Andrew McCarthy at NRO has an excellent article explaining that federal prosecutions of Bush administration interrogators are well nigh impossible. He discusses the issue at length with Hugh Hewitt, and Hugh also discusses the issue with Congressman Dan Lungren, who apparently knows a lot more about the relevant torture statutes than our present Attorney General.
Lungren dismantled Attorney General Eric Holder last Thursday by schooling him on the standards required for proving a case of torture. Torture as a federal crime is a specific intent offense, as opposed to a general intent offense. That is, to convict a defendant the prosecution must prove that the defendant must have "the motive or purpose" to commit torture. This is why training our troops on how to resist interrogation by waterboarding them is not a crime: the intent is to train the troops, not torture them.
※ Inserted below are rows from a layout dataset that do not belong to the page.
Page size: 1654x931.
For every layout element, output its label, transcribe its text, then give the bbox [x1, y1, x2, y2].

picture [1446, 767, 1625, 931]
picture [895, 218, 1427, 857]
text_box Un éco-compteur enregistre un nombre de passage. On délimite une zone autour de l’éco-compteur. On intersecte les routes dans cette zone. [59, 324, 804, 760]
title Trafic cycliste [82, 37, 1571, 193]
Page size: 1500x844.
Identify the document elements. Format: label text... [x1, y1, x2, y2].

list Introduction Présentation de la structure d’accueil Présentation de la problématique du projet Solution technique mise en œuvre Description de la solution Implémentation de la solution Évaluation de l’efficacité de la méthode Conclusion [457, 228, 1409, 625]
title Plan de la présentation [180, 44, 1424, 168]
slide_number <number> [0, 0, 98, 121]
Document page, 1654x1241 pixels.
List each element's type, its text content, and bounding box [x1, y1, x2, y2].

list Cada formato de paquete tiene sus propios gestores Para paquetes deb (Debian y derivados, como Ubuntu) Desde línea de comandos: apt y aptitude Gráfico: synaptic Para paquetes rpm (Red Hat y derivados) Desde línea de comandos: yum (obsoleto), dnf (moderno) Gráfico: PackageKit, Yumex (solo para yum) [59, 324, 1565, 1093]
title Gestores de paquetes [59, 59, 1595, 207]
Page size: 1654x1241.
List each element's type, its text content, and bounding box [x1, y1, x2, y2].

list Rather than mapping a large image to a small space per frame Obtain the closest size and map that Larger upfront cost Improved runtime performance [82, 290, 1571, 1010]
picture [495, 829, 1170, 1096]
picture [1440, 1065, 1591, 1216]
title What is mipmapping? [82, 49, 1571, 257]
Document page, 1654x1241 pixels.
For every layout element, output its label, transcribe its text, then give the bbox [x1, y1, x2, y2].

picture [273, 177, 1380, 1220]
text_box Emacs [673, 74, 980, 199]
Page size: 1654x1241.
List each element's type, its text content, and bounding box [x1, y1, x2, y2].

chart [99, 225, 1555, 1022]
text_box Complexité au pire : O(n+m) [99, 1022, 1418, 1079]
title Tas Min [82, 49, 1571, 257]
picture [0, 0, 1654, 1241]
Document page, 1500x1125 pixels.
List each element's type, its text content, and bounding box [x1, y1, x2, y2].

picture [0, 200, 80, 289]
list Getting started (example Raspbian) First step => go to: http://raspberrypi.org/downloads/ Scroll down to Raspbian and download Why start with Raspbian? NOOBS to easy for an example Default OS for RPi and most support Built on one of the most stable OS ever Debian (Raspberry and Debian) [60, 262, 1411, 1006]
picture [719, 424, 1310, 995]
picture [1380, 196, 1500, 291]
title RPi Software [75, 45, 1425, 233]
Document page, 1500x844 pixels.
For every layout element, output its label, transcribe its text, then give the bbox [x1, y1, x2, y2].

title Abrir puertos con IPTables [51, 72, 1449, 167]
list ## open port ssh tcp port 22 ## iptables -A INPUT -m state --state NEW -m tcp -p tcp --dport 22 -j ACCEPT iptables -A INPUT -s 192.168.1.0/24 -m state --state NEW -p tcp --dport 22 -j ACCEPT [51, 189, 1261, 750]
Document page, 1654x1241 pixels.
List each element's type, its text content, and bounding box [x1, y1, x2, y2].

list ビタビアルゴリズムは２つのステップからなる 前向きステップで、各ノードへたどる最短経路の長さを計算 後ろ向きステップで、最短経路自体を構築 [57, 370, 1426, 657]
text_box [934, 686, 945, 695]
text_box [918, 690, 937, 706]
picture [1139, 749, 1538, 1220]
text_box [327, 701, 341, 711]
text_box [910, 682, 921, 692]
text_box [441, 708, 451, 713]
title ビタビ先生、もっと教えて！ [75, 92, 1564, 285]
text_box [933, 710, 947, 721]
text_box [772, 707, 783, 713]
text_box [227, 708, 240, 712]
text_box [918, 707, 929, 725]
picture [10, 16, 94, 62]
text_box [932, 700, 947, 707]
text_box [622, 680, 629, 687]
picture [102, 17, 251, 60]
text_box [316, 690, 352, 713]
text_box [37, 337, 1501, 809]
Eric Holder, incredibly, didn't know this. In his testimony before the House Judiciary Committee last Thursday, he described torture as a general intent offense when it is not. Why didn't Holder bother to do his homework on this extremely important issue? Or did Holder just think he could slip one past Congress?
Hopefully it is the former, because now that Holder knows what the standard is, he knows that the DOJ will never, ever, win a case for torture. Unless the defendants really did intend to torture for torture's sake ( like the Japanese war criminals from World War II who were convicted for waterboarding) no jury will convict. So forget about prosecutions for torture, they ain't gonna happen. If it is the latter, the smackdown he received should be enough to ensure he doesn't try that again.
Obama punted on this issue when he deferred to his AG on the issue of what to do about Bush era officials engaged in or advocating the legality of torture. Now that his AG has been forced to actually understand the damn statute, we can presume that this issue is dead.
If not, bring it on. It is a sure loser for the Dems.